Hey there, hipster. No bike helmet, huh? Well, we all have our excuses. There are the vanity-driven ones that — let’s be honest — explain why the majority of our brain cages sit collecting dust in the dark corners of the garage. Squashed hair, unflattering chin straps, general discomfort, etc.
Then there are the more nuanced arguments tied to piles of conflicting data about how effective helmets actually are (including one small, if oft cited study suggesting that drivers tend to pass helmeted riders at closer distances than their nonhelmeted counterparts).
But what if there were a helmet that answered both categories of complaint? One that respected your brain and your coiffure?
Enter Hovding, the “invisible” helmet, brainchild of Swedish design duo Anna Haupt and Terese Alstin.
“Vanity might sound a bit stupid to talk about,” Alstin says, “but if that is the cause of people not protecting their heads in traffic, it is a real issue that you need to address.”
And, thus, what started out as a thesis project is now something that could revolutionize biking safety.
So how does it work? In a nutshell, it’s not a shell for your nut. It’s an air bag — one that’s tucked away in a collar that cyclists fastened around their neck. When the collar’s internal sensors detect a specific combination of jerks and jags signifying “ACCIDENT HAPPENING,” the air bag deploys, sending out a head-hugging, air-cushion hood in a tenth of a second.
Alstin explains: “We were aiming to do a product that was as safe as conventional helmets. But [helmets] are not really as safe as people think they are. But that has not been something that you want to talk about because there was no alternative before. Using the air bag technology we were actually able to set a completely new standard for safety in the bike helmet industry.”
Sweden has one of the highest percentages of people who use bikes as their primary mode of transportation, but only about 20 percent of adult Swedes wear helmets. Furthermore, bicyclists represented nearly 9 percent of all traffic fatalities in Sweden in 2005, the most recent year for which statistics were available. The comparable figure in the U.S. is 1.8 percent for that year.

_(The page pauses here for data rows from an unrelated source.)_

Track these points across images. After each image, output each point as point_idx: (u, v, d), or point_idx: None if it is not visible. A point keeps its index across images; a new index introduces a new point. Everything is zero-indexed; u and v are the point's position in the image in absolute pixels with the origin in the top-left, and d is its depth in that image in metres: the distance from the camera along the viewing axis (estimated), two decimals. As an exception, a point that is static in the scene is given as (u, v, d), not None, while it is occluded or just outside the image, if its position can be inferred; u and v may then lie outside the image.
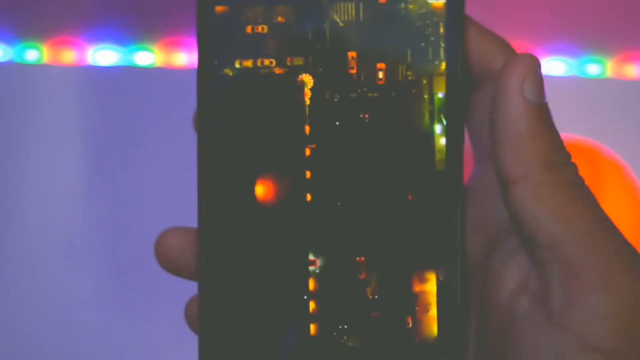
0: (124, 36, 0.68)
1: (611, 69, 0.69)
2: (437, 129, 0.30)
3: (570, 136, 0.57)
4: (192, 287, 0.31)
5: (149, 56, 0.69)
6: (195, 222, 0.31)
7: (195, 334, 0.31)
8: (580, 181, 0.28)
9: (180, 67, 0.69)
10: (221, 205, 0.31)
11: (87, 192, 0.67)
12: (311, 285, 0.30)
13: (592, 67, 0.69)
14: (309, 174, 0.31)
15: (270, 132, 0.30)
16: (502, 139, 0.28)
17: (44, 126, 0.67)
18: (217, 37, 0.30)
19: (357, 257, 0.30)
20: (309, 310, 0.30)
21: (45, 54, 0.68)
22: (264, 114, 0.31)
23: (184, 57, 0.69)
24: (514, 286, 0.28)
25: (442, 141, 0.30)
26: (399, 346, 0.30)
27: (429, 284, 0.30)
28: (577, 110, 0.66)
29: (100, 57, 0.68)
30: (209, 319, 0.30)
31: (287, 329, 0.30)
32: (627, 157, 0.59)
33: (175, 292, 0.38)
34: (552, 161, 0.27)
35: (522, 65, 0.28)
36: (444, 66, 0.30)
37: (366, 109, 0.30)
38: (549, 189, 0.27)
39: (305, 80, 0.30)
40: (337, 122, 0.30)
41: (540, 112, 0.28)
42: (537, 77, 0.28)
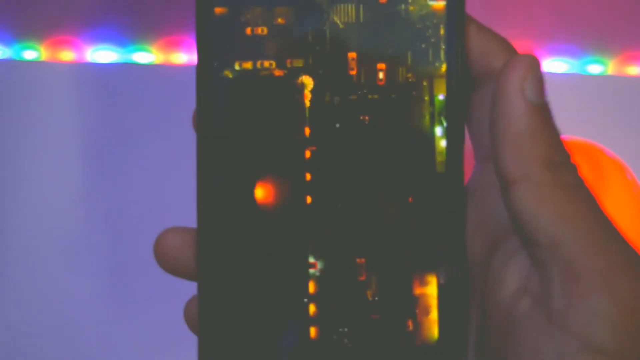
0: (122, 36, 0.68)
1: (613, 69, 0.68)
2: (438, 131, 0.30)
3: (571, 136, 0.57)
4: (191, 287, 0.31)
5: (148, 56, 0.68)
6: (194, 222, 0.31)
7: (194, 335, 0.31)
8: (580, 181, 0.28)
9: (180, 65, 0.68)
10: (221, 206, 0.30)
11: (85, 190, 0.67)
12: (311, 288, 0.30)
13: (594, 67, 0.69)
14: (309, 176, 0.30)
15: (270, 134, 0.30)
16: (502, 139, 0.28)
17: (42, 124, 0.67)
18: (217, 39, 0.30)
19: (358, 259, 0.30)
20: (309, 313, 0.30)
21: (43, 55, 0.68)
22: (264, 116, 0.30)
23: (183, 57, 0.69)
24: (514, 287, 0.28)
25: (443, 143, 0.30)
26: (399, 348, 0.30)
27: (429, 286, 0.30)
28: (578, 109, 0.66)
29: (98, 57, 0.68)
30: (208, 319, 0.30)
31: (287, 332, 0.30)
32: (627, 157, 0.59)
33: (174, 293, 0.38)
34: (553, 161, 0.27)
35: (523, 65, 0.28)
36: (444, 68, 0.30)
37: (366, 111, 0.30)
38: (549, 189, 0.27)
39: (305, 82, 0.30)
40: (337, 124, 0.30)
41: (540, 112, 0.28)
42: (537, 77, 0.28)
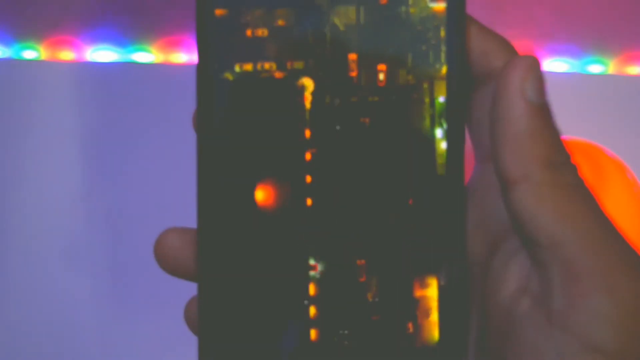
0: (122, 36, 0.68)
1: (613, 68, 0.68)
2: (438, 133, 0.30)
3: (571, 136, 0.57)
4: (191, 287, 0.31)
5: (148, 56, 0.68)
6: (194, 223, 0.31)
7: (194, 335, 0.31)
8: (580, 182, 0.28)
9: (179, 64, 0.68)
10: (221, 209, 0.30)
11: (85, 190, 0.67)
12: (311, 290, 0.30)
13: (594, 67, 0.69)
14: (309, 178, 0.30)
15: (270, 136, 0.30)
16: (502, 139, 0.28)
17: (42, 124, 0.67)
18: (217, 41, 0.30)
19: (358, 261, 0.30)
20: (309, 314, 0.30)
21: (43, 54, 0.68)
22: (264, 118, 0.30)
23: (183, 57, 0.69)
24: (514, 287, 0.28)
25: (443, 145, 0.30)
26: (400, 350, 0.30)
27: (429, 289, 0.30)
28: (578, 109, 0.66)
29: (98, 57, 0.68)
30: (208, 320, 0.30)
31: (288, 333, 0.30)
32: (627, 157, 0.59)
33: (174, 293, 0.38)
34: (553, 162, 0.27)
35: (524, 65, 0.28)
36: (444, 70, 0.30)
37: (367, 113, 0.30)
38: (550, 189, 0.27)
39: (305, 84, 0.30)
40: (338, 127, 0.30)
41: (541, 112, 0.28)
42: (538, 78, 0.28)
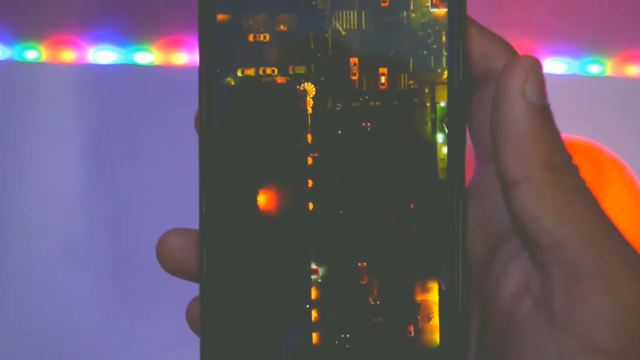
0: (123, 37, 0.68)
1: (611, 69, 0.68)
2: (439, 137, 0.30)
3: (571, 136, 0.57)
4: (193, 288, 0.31)
5: (148, 56, 0.68)
6: (195, 223, 0.31)
7: (196, 336, 0.31)
8: (581, 182, 0.28)
9: (180, 66, 0.68)
10: (223, 213, 0.30)
11: (86, 191, 0.67)
12: (313, 294, 0.30)
13: (593, 67, 0.69)
14: (311, 182, 0.30)
15: (272, 140, 0.30)
16: (503, 140, 0.28)
17: (42, 125, 0.67)
18: (219, 46, 0.30)
19: (359, 264, 0.30)
20: (311, 318, 0.30)
21: (43, 55, 0.68)
22: (266, 122, 0.30)
23: (184, 57, 0.69)
24: (515, 287, 0.28)
25: (444, 150, 0.30)
26: (401, 352, 0.30)
27: (431, 292, 0.30)
28: (578, 109, 0.66)
29: (99, 58, 0.68)
30: (210, 321, 0.30)
31: (289, 337, 0.30)
32: (627, 157, 0.59)
33: (176, 294, 0.38)
34: (554, 163, 0.27)
35: (524, 66, 0.28)
36: (445, 75, 0.30)
37: (368, 118, 0.30)
38: (551, 190, 0.27)
39: (307, 88, 0.30)
40: (339, 131, 0.30)
41: (541, 113, 0.28)
42: (538, 79, 0.28)
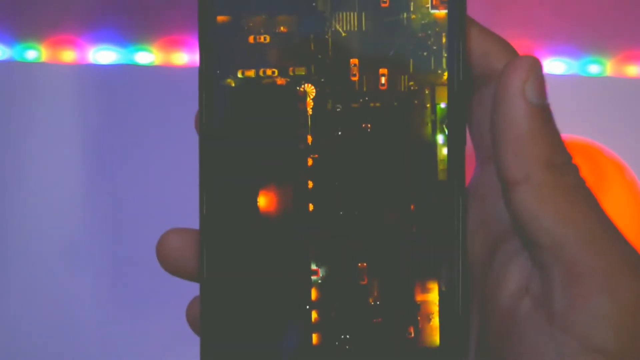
0: (123, 37, 0.68)
1: (610, 69, 0.68)
2: (439, 139, 0.30)
3: (571, 136, 0.57)
4: (193, 288, 0.31)
5: (149, 56, 0.68)
6: (195, 223, 0.31)
7: (196, 335, 0.31)
8: (581, 182, 0.28)
9: (180, 66, 0.68)
10: (223, 215, 0.31)
11: (86, 191, 0.67)
12: (313, 294, 0.30)
13: (593, 67, 0.69)
14: (311, 183, 0.31)
15: (272, 142, 0.30)
16: (503, 140, 0.28)
17: (43, 125, 0.67)
18: (219, 47, 0.30)
19: (359, 264, 0.30)
20: (311, 319, 0.30)
21: (44, 55, 0.68)
22: (267, 124, 0.30)
23: (184, 57, 0.69)
24: (515, 288, 0.28)
25: (445, 151, 0.30)
26: (401, 352, 0.30)
27: (431, 293, 0.30)
28: (578, 109, 0.66)
29: (100, 58, 0.68)
30: (210, 321, 0.30)
31: (289, 338, 0.30)
32: (627, 157, 0.59)
33: (176, 293, 0.38)
34: (554, 163, 0.27)
35: (524, 66, 0.28)
36: (446, 76, 0.30)
37: (368, 119, 0.30)
38: (551, 190, 0.27)
39: (307, 90, 0.30)
40: (340, 132, 0.30)
41: (541, 113, 0.28)
42: (538, 79, 0.28)
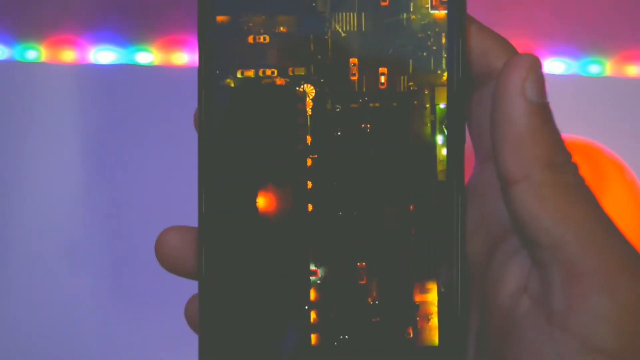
0: (123, 37, 0.68)
1: (610, 69, 0.68)
2: (439, 139, 0.30)
3: (571, 136, 0.57)
4: (192, 286, 0.31)
5: (149, 56, 0.68)
6: (194, 222, 0.31)
7: (195, 334, 0.31)
8: (581, 181, 0.28)
9: (180, 66, 0.68)
10: (223, 216, 0.31)
11: (86, 191, 0.67)
12: (312, 295, 0.30)
13: (593, 68, 0.69)
14: (310, 184, 0.31)
15: (272, 142, 0.30)
16: (503, 139, 0.28)
17: (43, 125, 0.67)
18: (219, 47, 0.30)
19: (358, 264, 0.30)
20: (310, 319, 0.30)
21: (44, 55, 0.68)
22: (266, 124, 0.30)
23: (184, 57, 0.69)
24: (514, 287, 0.28)
25: (444, 152, 0.30)
26: (400, 352, 0.30)
27: (430, 293, 0.30)
28: (577, 109, 0.66)
29: (100, 58, 0.68)
30: (209, 321, 0.30)
31: (288, 338, 0.30)
32: (627, 157, 0.59)
33: (175, 291, 0.38)
34: (553, 161, 0.27)
35: (524, 64, 0.28)
36: (445, 76, 0.30)
37: (367, 120, 0.30)
38: (550, 189, 0.27)
39: (306, 90, 0.30)
40: (339, 133, 0.30)
41: (541, 112, 0.28)
42: (538, 77, 0.28)
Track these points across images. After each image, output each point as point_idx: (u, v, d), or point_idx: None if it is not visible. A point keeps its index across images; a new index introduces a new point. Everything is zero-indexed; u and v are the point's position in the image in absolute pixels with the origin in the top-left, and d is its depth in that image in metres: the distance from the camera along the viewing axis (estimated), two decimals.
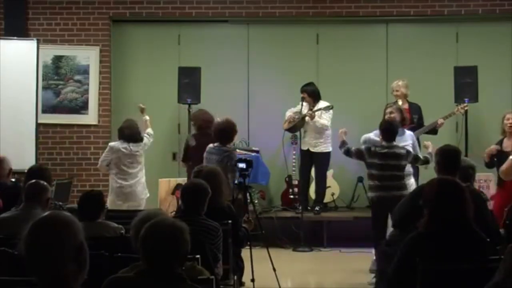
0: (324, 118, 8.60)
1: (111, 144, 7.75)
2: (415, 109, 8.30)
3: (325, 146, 8.72)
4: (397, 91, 8.35)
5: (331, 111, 8.57)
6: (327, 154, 8.77)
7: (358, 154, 6.56)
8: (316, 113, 8.54)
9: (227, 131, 6.76)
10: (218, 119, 7.12)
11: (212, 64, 9.28)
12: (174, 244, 2.75)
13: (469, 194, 3.71)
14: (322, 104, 8.60)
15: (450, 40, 9.39)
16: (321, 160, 8.78)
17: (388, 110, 7.22)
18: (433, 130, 8.15)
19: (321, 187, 8.86)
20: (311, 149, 8.70)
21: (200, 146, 7.09)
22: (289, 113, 8.70)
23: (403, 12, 9.27)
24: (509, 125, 7.05)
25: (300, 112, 8.59)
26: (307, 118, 8.55)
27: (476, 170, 5.56)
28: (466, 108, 8.28)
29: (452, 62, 9.03)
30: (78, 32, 9.31)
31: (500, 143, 7.18)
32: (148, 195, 7.79)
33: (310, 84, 8.72)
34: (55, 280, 2.15)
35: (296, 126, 8.57)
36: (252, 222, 5.82)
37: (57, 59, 9.30)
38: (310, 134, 8.68)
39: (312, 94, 8.65)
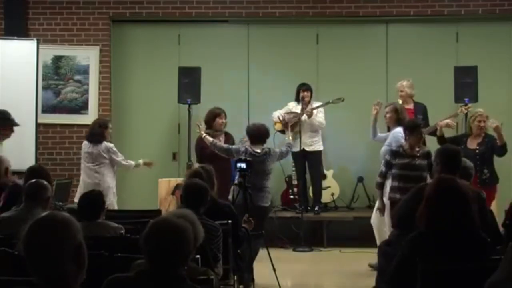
0: (320, 117, 8.63)
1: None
2: (419, 109, 8.26)
3: (319, 144, 8.78)
4: (401, 91, 8.33)
5: (322, 109, 8.59)
6: (321, 153, 8.84)
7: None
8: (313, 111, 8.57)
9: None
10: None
11: (212, 64, 9.27)
12: (177, 244, 2.74)
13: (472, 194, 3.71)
14: (315, 104, 8.62)
15: (450, 40, 9.39)
16: (316, 159, 8.81)
17: (386, 109, 7.40)
18: (434, 133, 8.02)
19: (319, 186, 8.88)
20: (307, 149, 8.69)
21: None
22: (276, 113, 8.67)
23: (403, 12, 9.27)
24: (481, 126, 7.36)
25: (302, 111, 8.58)
26: (304, 117, 8.53)
27: None
28: (470, 109, 8.17)
29: (452, 62, 9.03)
30: (78, 32, 9.31)
31: (466, 137, 7.45)
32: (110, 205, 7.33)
33: (307, 84, 8.72)
34: (55, 280, 2.15)
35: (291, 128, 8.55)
36: (252, 222, 5.83)
37: (57, 59, 9.30)
38: (305, 133, 8.66)
39: (311, 93, 8.68)
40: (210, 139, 7.15)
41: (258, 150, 6.73)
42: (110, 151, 7.54)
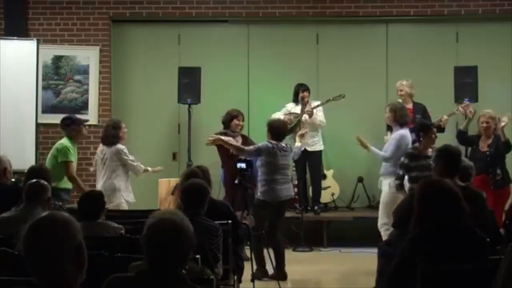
0: (320, 115, 8.63)
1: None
2: (418, 109, 8.25)
3: (319, 144, 8.79)
4: (401, 90, 8.34)
5: (321, 108, 8.58)
6: (321, 153, 8.85)
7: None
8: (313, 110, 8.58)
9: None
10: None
11: (212, 64, 9.27)
12: (177, 244, 2.73)
13: (468, 193, 3.72)
14: (314, 103, 8.62)
15: (450, 40, 9.39)
16: (316, 159, 8.83)
17: (387, 109, 7.37)
18: (439, 128, 7.96)
19: (318, 186, 8.90)
20: (307, 148, 8.67)
21: None
22: (276, 116, 8.65)
23: (403, 12, 9.27)
24: (484, 126, 7.37)
25: (302, 111, 8.57)
26: (304, 117, 8.53)
27: None
28: (467, 107, 8.08)
29: (452, 62, 9.03)
30: (78, 32, 9.31)
31: (478, 138, 7.45)
32: (117, 205, 7.31)
33: (305, 84, 8.71)
34: (55, 280, 2.15)
35: (293, 128, 8.54)
36: (253, 219, 5.83)
37: (57, 59, 9.30)
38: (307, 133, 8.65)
39: (309, 93, 8.67)
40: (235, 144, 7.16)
41: (284, 145, 6.85)
42: (121, 153, 7.35)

In tests by a Swedish insurance company, Hovding was shown to be at least three times better at absorbing shock than conventional helmets (at 15 mph — this is a product aimed at urban cyclists). Hovding’s weakest point may be that it can’t protect riders from “direct hits” like overhanging branches and street signs, an issue that hasn’t prevented the company from winning Europe’s CE conformity label.
That said, Hovding has yet to be approved for sale in the U.S., and some experts are skeptical it will be able to muster a similar thumbs up from the U.S. Consumer Product Safety Commission. But with interest mounting, Alstin says she and her colleagues are doing their best to get to the U.S. as soon as possible.
Alas, the $535 price tag is likely to provide a new excuse for anyone who bikes as a cost-cutting measure.
And what about cyclists in, say, Florida, where a thick collar might be slightly less appealing than in chilly Scandinavia where everyone already wears scarves that appear to hold their heads in place?
“For really hot countries, we’re thinking about developing a shell that would have a cooling system inside,” Alstin says. Innovate on.